The chemical, triclosan, has been linked to impaired muscle function, according to an emerging study that appears, online, in the Proceedings of the National Academy of Sciences. As we’ve explained, triclosan was originally developed as a hospital surgical scrub 40 years ago. Its ubiquity has grown and, today, it can be found in a multitude […]
The chemical, triclosan, has been linked to impaired muscle function, according to an emerging study that appears, online, in the Proceedings of the National Academy of Sciences.
As we’ve explained, triclosan was originally developed as a hospital surgical scrub 40 years ago. Its ubiquity has grown and, today, it can be found in a multitude of consumer products, including antibacterial soaps, deodorants, toothpastes, and other personal care consumer products. According to the emerging study, triclosan adversely impacts muscular contractions at the cellular level, said Science Daily. Triclosan was found to slow swimming in fish and diminish muscular strength in mice, say the research team at the University of California, Davis, and the University of Colorado.
“Triclosan is found in virtually everyone’s home and is pervasive in the environment,” Isaac Pessah, professor and chair of the Department of Molecular Biosciences in the UC Davis School of Veterinary Medicine and principal investigator of the study, told Science Daily. “These findings provide strong evidence that the chemical is of concern to both human and environmental health,” Pessah added. Triclosan is also popularly found in mouthwash, bedding, clothing, carpeting, trash bags, and toys.

YOUR ASSIGNMENT: Continue the article on triclosan and muscle function from its final sentence.

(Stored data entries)

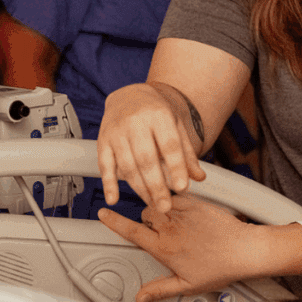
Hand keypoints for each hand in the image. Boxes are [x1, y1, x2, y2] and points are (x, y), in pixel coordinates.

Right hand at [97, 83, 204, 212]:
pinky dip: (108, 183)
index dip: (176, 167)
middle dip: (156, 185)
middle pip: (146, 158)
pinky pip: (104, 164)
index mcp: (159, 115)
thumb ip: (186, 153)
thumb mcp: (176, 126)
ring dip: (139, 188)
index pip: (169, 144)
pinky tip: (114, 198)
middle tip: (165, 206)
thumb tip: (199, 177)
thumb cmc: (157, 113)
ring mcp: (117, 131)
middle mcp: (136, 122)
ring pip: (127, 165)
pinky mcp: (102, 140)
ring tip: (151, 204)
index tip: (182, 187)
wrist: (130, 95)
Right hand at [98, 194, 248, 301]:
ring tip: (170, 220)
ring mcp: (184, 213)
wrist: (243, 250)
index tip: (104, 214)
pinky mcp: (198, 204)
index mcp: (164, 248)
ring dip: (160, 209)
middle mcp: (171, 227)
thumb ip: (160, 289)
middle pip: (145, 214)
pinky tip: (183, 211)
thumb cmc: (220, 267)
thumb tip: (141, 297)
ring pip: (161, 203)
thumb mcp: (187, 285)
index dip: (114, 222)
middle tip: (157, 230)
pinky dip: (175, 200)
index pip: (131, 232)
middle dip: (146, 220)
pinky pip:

REPLY:
In 1998, the U.S. Environmental Protection Agency (EPA) estimated that more than one million pounds of the chemical are produced in the United States each year, said Science Daily. In fact, triclosan can be found in the country’s waterways and in aquatic organisms as small as algae and as large as dolphins; triclosan is also detectable in human urine, blood, and breast milk.
For their research, the team conducted a number of experiments looking at the chemical’s effects on muscle activity, utilizing doses that people and animals might experience in normal life, said Science Daily. The so-called “test tube” experiments revealed that triclosan weakened heart muscle cells’ and skeletal muscle fibers’ ability to contract. Typically, explained Science Daily, electrical stimulation—so-called “excitation”—of muscle fibers isolated in experiments, evoked the so-called “excitation-contraction coupling” phenomenon,” which is the basis for muscle movement, such as what is seen in heartbeats. When triclosan is introduced, typical protein communication was impaired, leading to skeletal and cardiac muscle failure, said Science Daily.
Triclosan also impaired heart and skeletal muscle contraction in living animals based on tests conducted on mice, which exhibited a 26 percent heart function reduction within 20 minutes of exposure to triclosan, said Science Daily. The mice also exhibited an 18 percent reduction in grip strength that was evident for up to one hour after having a received a dose of triclosan. Grip strength is a measurement of mouse strength. “The effects of triclosan on cardiac function were really dramatic,” Nipavan Chiamvimonvat, professor of cardiovascular medicine at UC Davis and a study co-author, told Science Daily. “Although triclosan is not regulated as a drug, this compound acts like a potent cardiac depressant in our models.”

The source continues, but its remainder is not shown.